Commanders and leaders
- Joan of Arc John II of Alençon: William de la Pole

Strength
- 3,000: 5,000

Casualties and losses
- Light: Heavy

= Battle of Jargeau =

1429 battle of the Hundred Years' War

The Battle of Jargeau took place on 11–12 June 1429. It was part of the Loire Campaign during the Hundred Years' War, where the forces of Charles VII of France successfully recaptured much of the region, following their victory at the Siege of Orléans. The battle ended in victory for Charles VII and is notable as Joan of Arc's first offensive battle.

==Background==

By the end of 1428, during the later years of the Hundred Years' War, the English and their allies from the Burgundian faction had occupied almost all of France North of the Loire River. Many strategic points along the Loire had also been seized, and Orléans, the last major city on the river, had been under siege since October of that year (1428). If the English had been able to secure complete control of the Loire valley, the southern part of France, the last remaining position of the Dauphin would be open to invasion.
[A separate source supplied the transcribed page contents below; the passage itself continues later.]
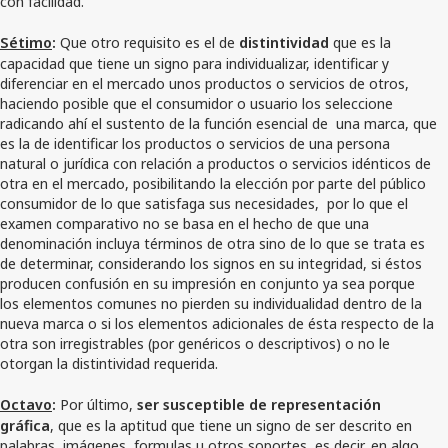
con facilidad.
Sétimo
:
Que otro requisito es el de
distintividad
que es la
capacidad que tiene un signo para individualizar, identificar y
diferenciar en el mercado unos productos o servicios de otros,
haciendo posible que el consumidor o usuario los seleccione
radicando ahí el sustento de la función esencial de una marca, que
es la de identificar los productos o servicios de una persona
natural o jurídica con relación a productos o servicios idénticos de
otra en el mercado, posibilitando la elección por parte del público
consumidor de lo que satisfaga sus necesidades, por lo que el
examen comparativo no se basa en el hecho de que una
denominación incluya términos de otra sino de lo que se trata es
de determinar, considerando los signos en su integridad, si éstos
producen confusión en su impresión en conjunto ya sea porque
los elementos comunes no pierden su individualidad dentro de la
nueva marca o si los elementos adicionales de ésta respecto de la
otra son irregistrables (por genéricos o descriptivos) o no le
otorgan la distintividad requerida.
Octavo
:
Por último,
ser susceptible de representación
gráfica
, que es la aptitud que tiene un signo de ser descrito en
palabras, imágenes, formulas u otros soportes, es decir, en algo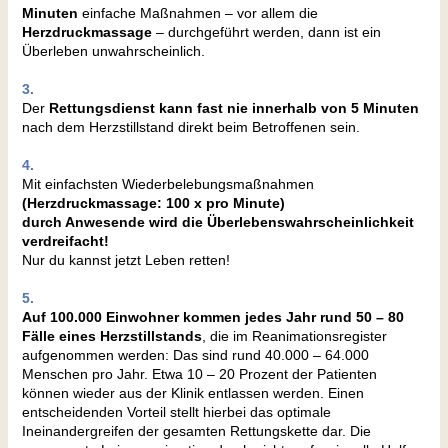
Minuten
einfache Maßnahmen – vor allem die
Herzdruckmassage
– durchgeführt werden, dann ist ein
Überleben unwahrscheinlich.
3.
Der
Rettungsdienst kann fast nie innerhalb von 5 Minuten
nach dem Herzstillstand direkt beim Betroffenen sein.
4.
Mit einfachsten Wiederbelebungsmaßnahmen
(Herzdruckmassage: 100 x pro Minute)
durch Anwesende wird die Überlebenswahrscheinlichkeit
verdreifacht!
Nur du kannst jetzt Leben retten!
5.
Auf 100.000 Einwohner kommen jedes Jahr rund 50 – 80
Fälle eines Herzstillstands
, die im Reanimationsregister
aufgenommen werden: Das sind rund 40.000 – 64.000
Menschen pro Jahr. Etwa 10 – 20 Prozent der Patienten
können wieder aus der Klinik entlassen werden. Einen
entscheidenden Vorteil stellt hierbei das optimale
Ineinandergreifen der gesamten Rettungskette dar. Die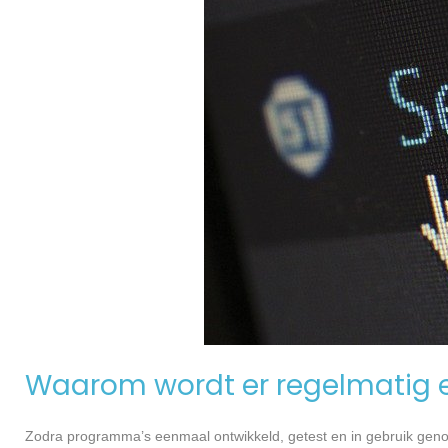
Waarom wordt er regelmatig 
Zodra programma’s eenmaal ontwikkeld, getest en in gebruik genome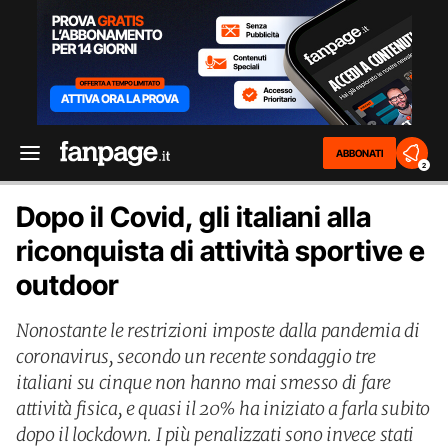
ABBONATI
2
Dopo il Covid, gli italiani alla
riconquista di attività sportive e
outdoor
Nonostante le restrizioni imposte dalla pandemia di
coronavirus, secondo un recente sondaggio tre
italiani su cinque non hanno mai smesso di fare
attività fisica, e quasi il 20% ha iniziato a farla subito
dopo il lockdown. I più penalizzati sono invece stati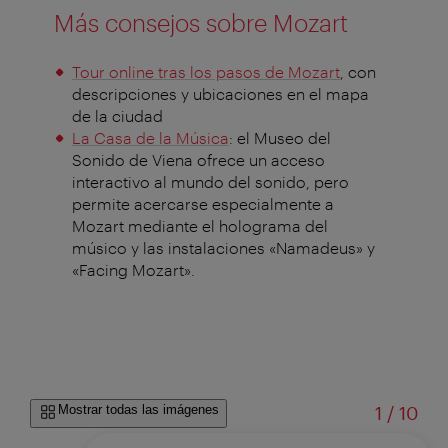
Más consejos sobre Mozart
Tour online tras los pasos de Mozart
, con
descripciones y ubicaciones en el mapa
de la ciudad
La Casa de la Música
: el Museo del
Sonido de Viena ofrece un acceso
interactivo al mundo del sonido, pero
permite acercarse especialmente a
Mozart mediante el holograma del
músico y las instalaciones «Namadeus» y
«Facing Mozart».
de
Mostrar todas las imágenes
1
/
10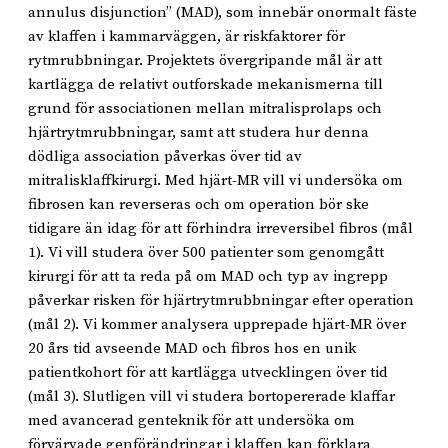
annulus disjunction” (MAD), som innebär onormalt fäste
av klaffen i kammarväggen, är riskfaktorer för
rytmrubbningar. Projektets övergripande mål är att
kartlägga de relativt outforskade mekanismerna till
grund för associationen mellan mitralisprolaps och
hjärtrytmrubbningar, samt att studera hur denna
dödliga association påverkas över tid av
mitralisklaffkirurgi. Med hjärt-MR vill vi undersöka om
fibrosen kan reverseras och om operation bör ske
tidigare än idag för att förhindra irreversibel fibros (mål
1). Vi vill studera över 500 patienter som genomgått
kirurgi för att ta reda på om MAD och typ av ingrepp
påverkar risken för hjärtrytmrubbningar efter operation
(mål 2). Vi kommer analysera upprepade hjärt-MR över
20 års tid avseende MAD och fibros hos en unik
patientkohort för att kartlägga utvecklingen över tid
(mål 3). Slutligen vill vi studera bortopererade klaffar
med avancerad genteknik för att undersöka om
förvärvade genförändringar i klaffen kan förklara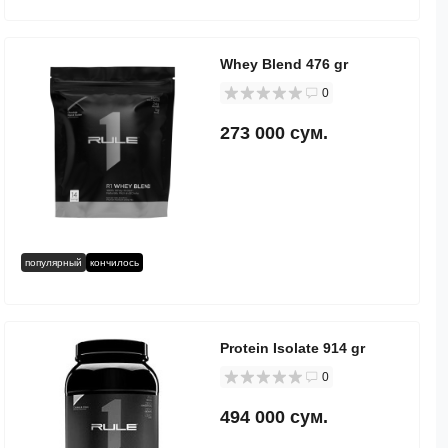
Whey Blend 476 gr
0
273 000 сум.
популярный
кончилось
Protein Isolate 914 gr
0
494 000 сум.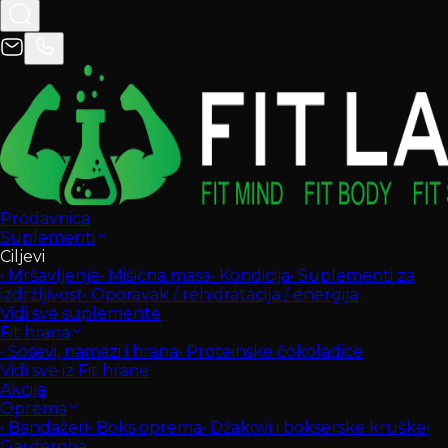
Prodavnica
Suplementi
Ciljevi
•
Mršavljenje
•
Mišićna masa
•
Kondicija
•
Suplementi za
izdržljivost
•
Oporavak / rehidratacija / energija
Vidi sve suplemente
Fit hrana
•
Sosevi, namazi i hrana
•
Proteinske čokoladice
Vidi sve iz Fit hrane
Akcija
Oprema
•
Bandažeri
•
Boks oprema
•
Džakovi i bokserske kruške
•
Garderoba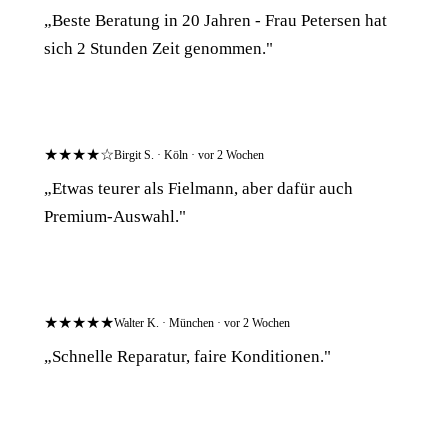
„Beste Beratung in 20 Jahren - Frau Petersen hat
sich 2 Stunden Zeit genommen."
★★★★☆
Birgit S. · Köln · vor 2 Wochen
„Etwas teurer als Fielmann, aber dafür auch
Premium-Auswahl."
★★★★★
Walter K. · München · vor 2 Wochen
„Schnelle Reparatur, faire Konditionen."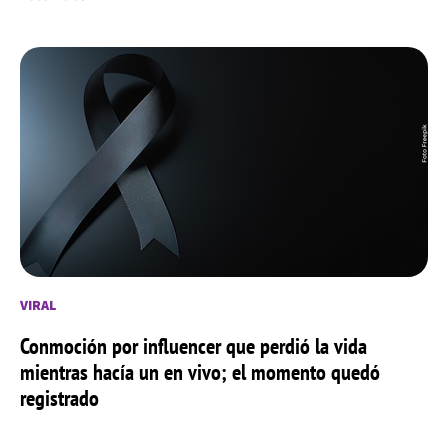
VIRAL
Conmoción por influencer que perdió la vida
mientras hacía un en vivo; el momento quedó
registrado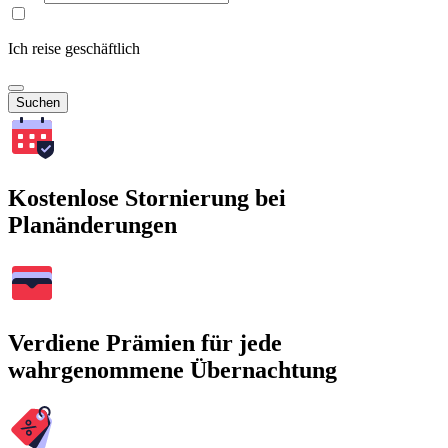
Ich reise geschäftlich
Suchen
Kostenlose Stornierung bei
Planänderungen
Verdiene Prämien für jede
wahrgenommene Übernachtung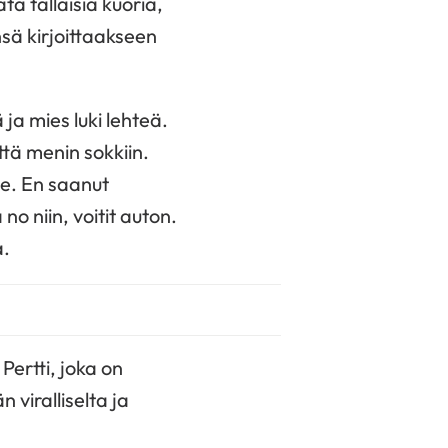
ta tällaisia kuoria,
nsä kirjoittaakseen
 ja mies luki lehteä.
tä menin sokkiin.
ee. En saanut
o niin, voitit auton.
a.
Pertti, joka on
 viralliselta ja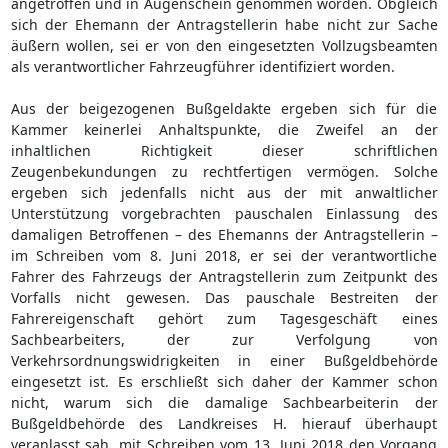
angetroffen und in Augenschein genommen worden. Obgleich
sich der Ehemann der Antragstellerin habe nicht zur Sache
äußern wollen, sei er von den eingesetzten Vollzugsbeamten
als verantwortlicher Fahrzeugführer identifiziert worden.
Aus der beigezogenen Bußgeldakte ergeben sich für die
Kammer keinerlei Anhaltspunkte, die Zweifel an der
inhaltlichen Richtigkeit dieser schriftlichen
Zeugenbekundungen zu rechtfertigen vermögen. Solche
ergeben sich jedenfalls nicht aus der mit anwaltlicher
Unterstützung vorgebrachten pauschalen Einlassung des
damaligen Betroffenen – des Ehemanns der Antragstellerin –
im Schreiben vom 8. Juni 2018, er sei der verantwortliche
Fahrer des Fahrzeugs der Antragstellerin zum Zeitpunkt des
Vorfalls nicht gewesen. Das pauschale Bestreiten der
Fahrereigenschaft gehört zum Tagesgeschäft eines
Sachbearbeiters, der zur Verfolgung von
Verkehrsordnungswidrigkeiten in einer Bußgeldbehörde
eingesetzt ist. Es erschließt sich daher der Kammer schon
nicht, warum sich die damalige Sachbearbeiterin der
Bußgeldbehörde des Landkreises H. hierauf überhaupt
veranlasst sah, mit Schreiben vom 13. Juni 2018 den Vorgang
In early March 1429, Joan of Arc arrived at Chinon to meet with Charles VII and, after being examined by church officials in Poitiers, joined a large force which set out to relieve the siege at Orléans. This operation proved successful as the siege was lifted by 9 May.

Following the lifting of the siege of Orléans, Charles VII's forces spent the next month or so recruiting and growing in strength for the next phase of military operations. In early June, at a meeting of French military leaders in the presence of Charles VII, it was decided to pursue a strategy of clearing the Loire River valley of English troops. The Bridge at Orleans had been destroyed by the English at the end of the siege. The other bridges on the Loire (including Jargeau) were in English hands. The army was assembled at Orléans where Joan rejoined them on 9 June. That same day, they departed for Jargeau.

Meanwhile, on 8 June, Sir John Fastolf finally left Paris with a reinforcing army of several thousand, headed for the Loire River valley.

==Setting==
Jargeau was a small town on the southern bank of the Loire river in central France, about ten miles east of Orléans. Conquered by the English a few years earlier as a staging point for a planned invasion of southern France, the city was defended by a wall with several towers and fortified gates. A ditch just on the outside of the walls further enhanced the defenses. Outside the walls, suburbs had grown. There was a single fortified bridge, of strategic significance during the latter part of the war, crossing the Loire River to the north bank. The city was defended by approximately 700 troops armed with gunpowder weaponry.

==Battle==
Charles' VII's army included commanders such as Jean d'Orléans, Gilles de Rais, Jean Poton de Xaintrailles, and La Hire. The Duke of Suffolk William de la Pole led the English defense of the town.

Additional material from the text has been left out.